После этого я открыл шкатулку, но, прежде чем взять тяжелый, завернутый в бархат сверток, перенес внимание на тонкий план. Не нравилось мне, происходящее там сегодня в течение дня. Вокруг меня возникали какие-то едва уловимые возмущения, возможно, кто-то присматривал за мной из непроявленного. Гера или кто-то из ее слуг? Трудно поверить, что богиня будет тратить на меня столько своего божественного времени. Или для нее так важно свести со мной счеты? Если так, то спасибо за признание. Признание того, что я для нее теперь не просто «какой-то смертный», а практически равный противник.
Я еще раз проверил пространство, максимально расширяя сферу внимания. В данный момент никаких возмущений на тонком плане не наблюдалось, и интуиция пока молчала. Я вернулся в обычный мир, сел за стол, достал папки из нижнего ящика, рядом положил чистые листы бумаги. Сегодня хотелось закончить с переводом второй пластины — там остался небольшой фрагмент, и успеть перевести половину третьей.
Я выложил пластины на стол, разложил их по порядку и нечто тревожное шевельнулось в моей душе. Может все-таки сделать копии? На данном этапе перевода без оригиналов копии для меня имели не много смысла, ведь я постигал значение смысл знаков, обращаясь к энергоинформационной составляющей самой пластины. Это применено как ворожея по предмету может узнать прошлое этого предмета и какую-то информацию о его владельцах, только я смотрел на тысячи лет назад на гораздо более высоком уровне.
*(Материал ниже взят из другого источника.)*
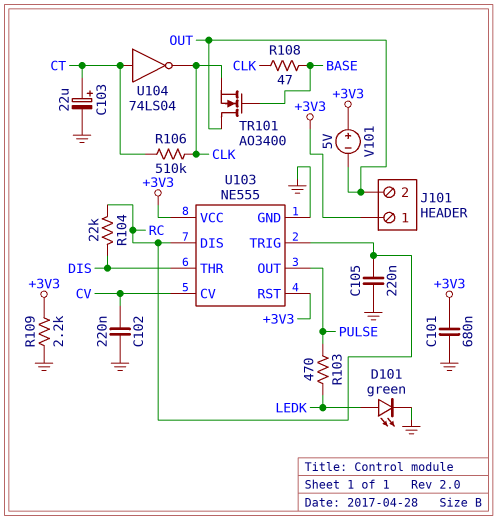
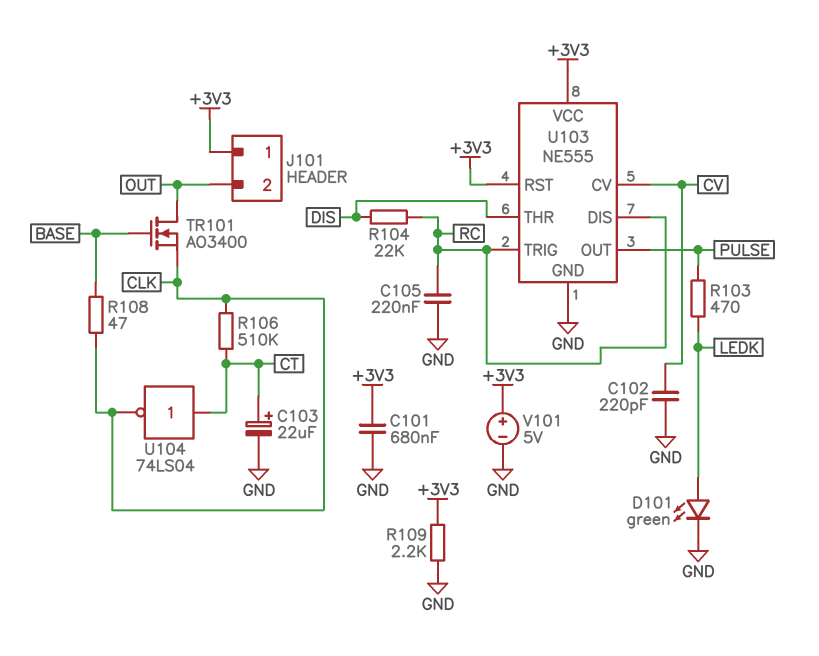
C102: 220nF (CV, GND) -> 220pF (CV, GND)
V101: 5V (plus +3V3, minus OUT) -> 5V (plus +3V3, minus GND)

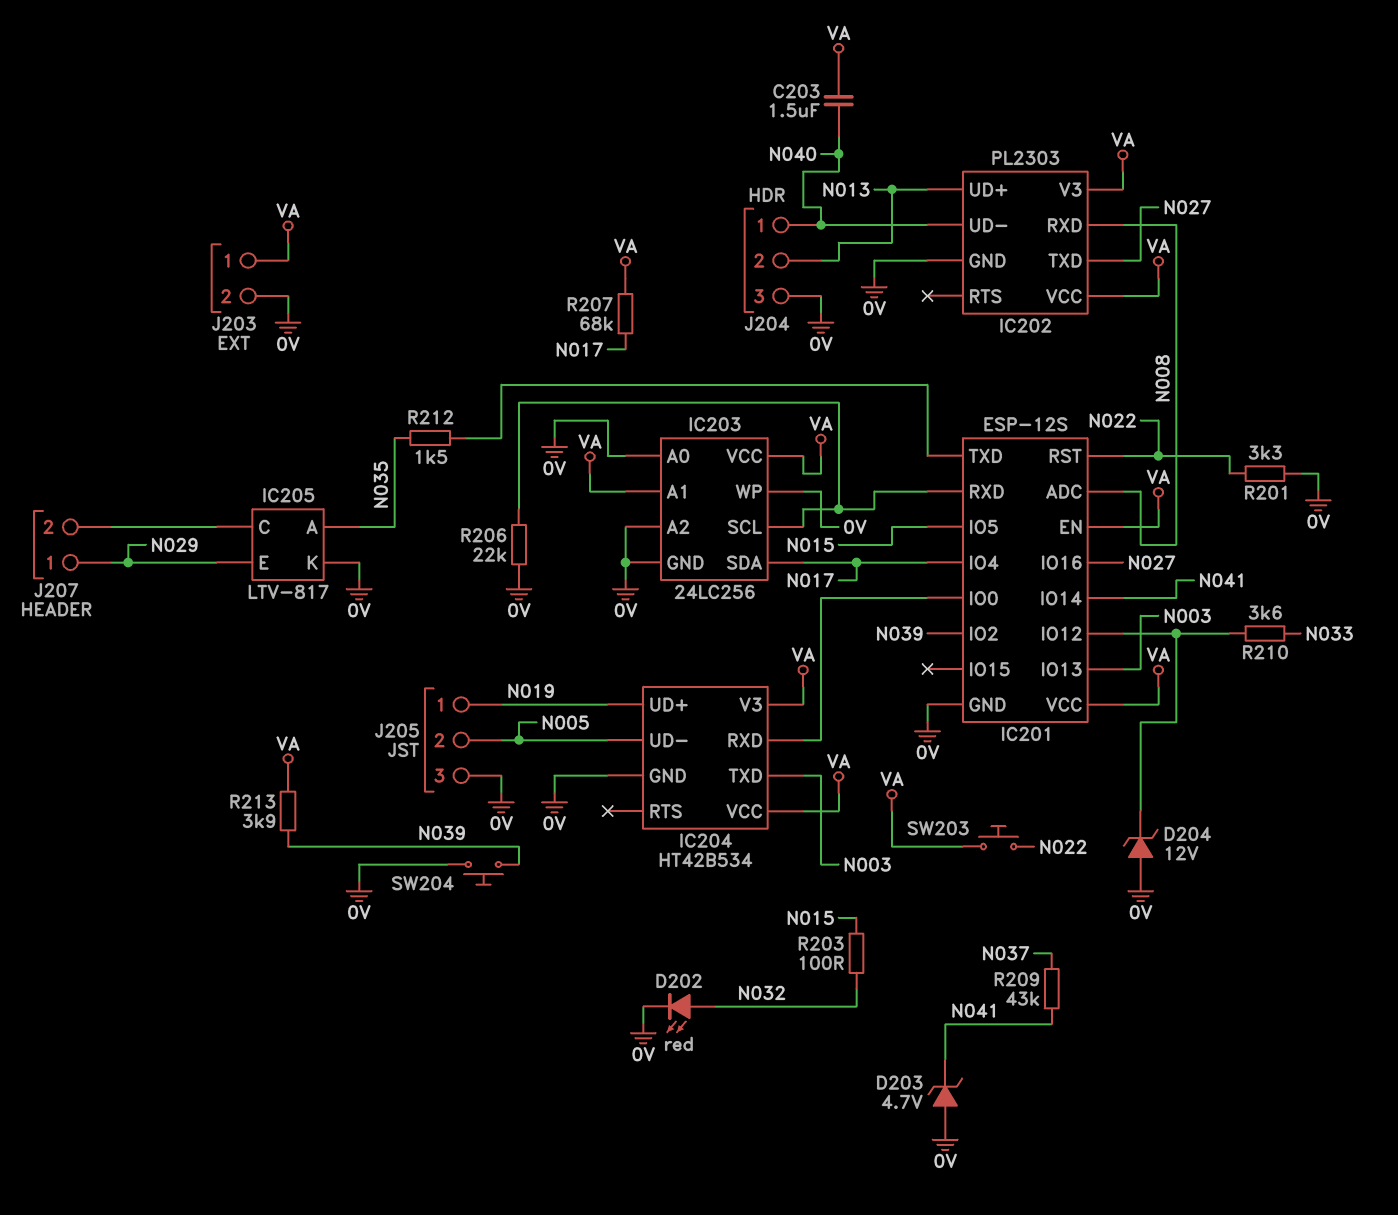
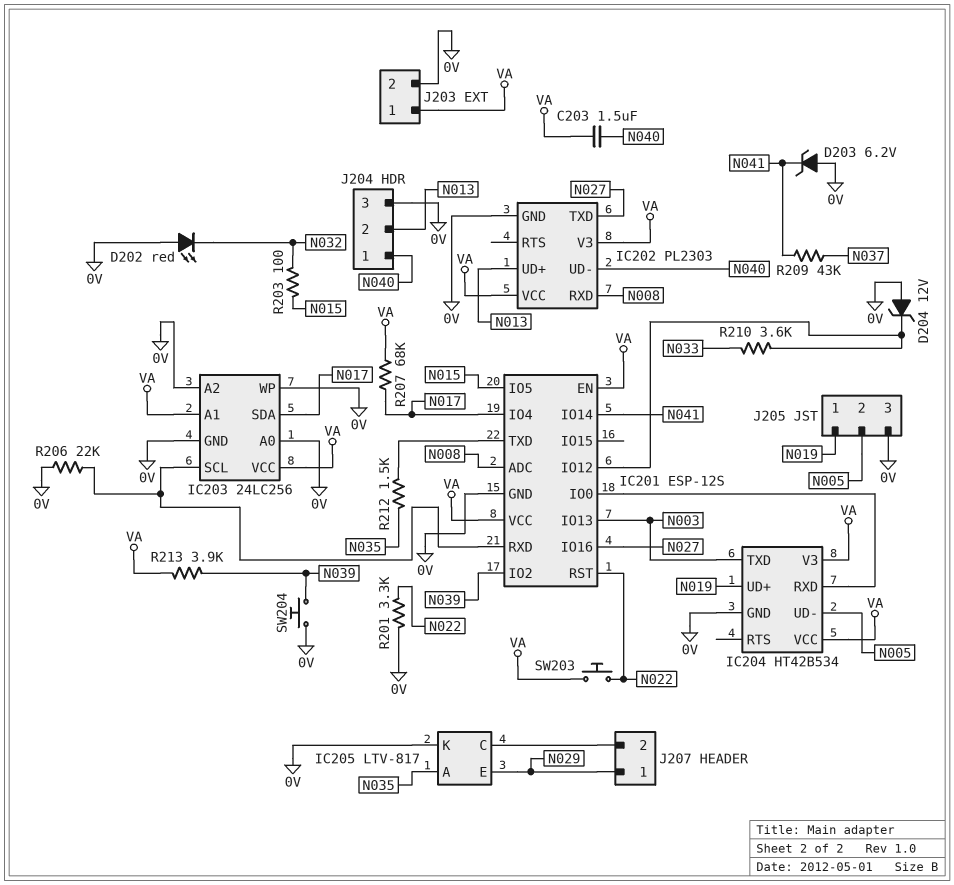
D202: LED red (A N032, K 0V) -> LED red (A 0V, K N032)
D203: zener 4.7V (A 0V, K N041) -> zener 6.2V (A 0V, K N041)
Да, пользы от копий на данном этапе перевода немного и все-таки лучше копии этих пластин иметь. А также копии моих логических таблиц со значениями пиктограмм и символов языка дравенши. Я достал кусок графита и именно этим занялся: кладя на пластину чистый лист бумаги, снимал ее оттиск с одной и другой стороны. Таким образом я снял графические копии со всех пяти пластин. Копии с таблиц решил сделать после завершения сегодняшней работы с переводом.
Звякнул эйхос. Наверное, пришло сообщение от Элизабет. Я не стал на него отвлекаться — занялся переводом последнего фрагмента второй пластины. Все так же, как прежде по уже отработанной методике я, запоминая группу символов, погружался глубоко на тонкий план и обращался к отголоскам прошлого этой реликвии.
Со второй пластиной я провозился около получаса, и принялся за третью. Сегодня перевод шел на удивление хорошо. Скорее всего потому, что я уже заполнил значительную часть логических таблиц и в моем уме начала выстраиваться довольно ясная система подобий и соответствий знаков древних дравенши. Знаков в письменности дравенши было много, и они были слишком разнообразны, чтобы говорить о существенном прорыве в понимании их языка, но все же случился заметный прогресс. Попутно мне удалось пополнить таблицы новым толкованием центральных пиктограмм и приблизится к пониманию, почему Свидетельства Бархума были написаны на двух языках. Видимо, знаки дравенши вольно передавали саму историю последних лет династии Панадаприев с некоторыми художественными отступлениями, а пиктограммы были более точны и указывали лишь на особо значимые события той эпохи.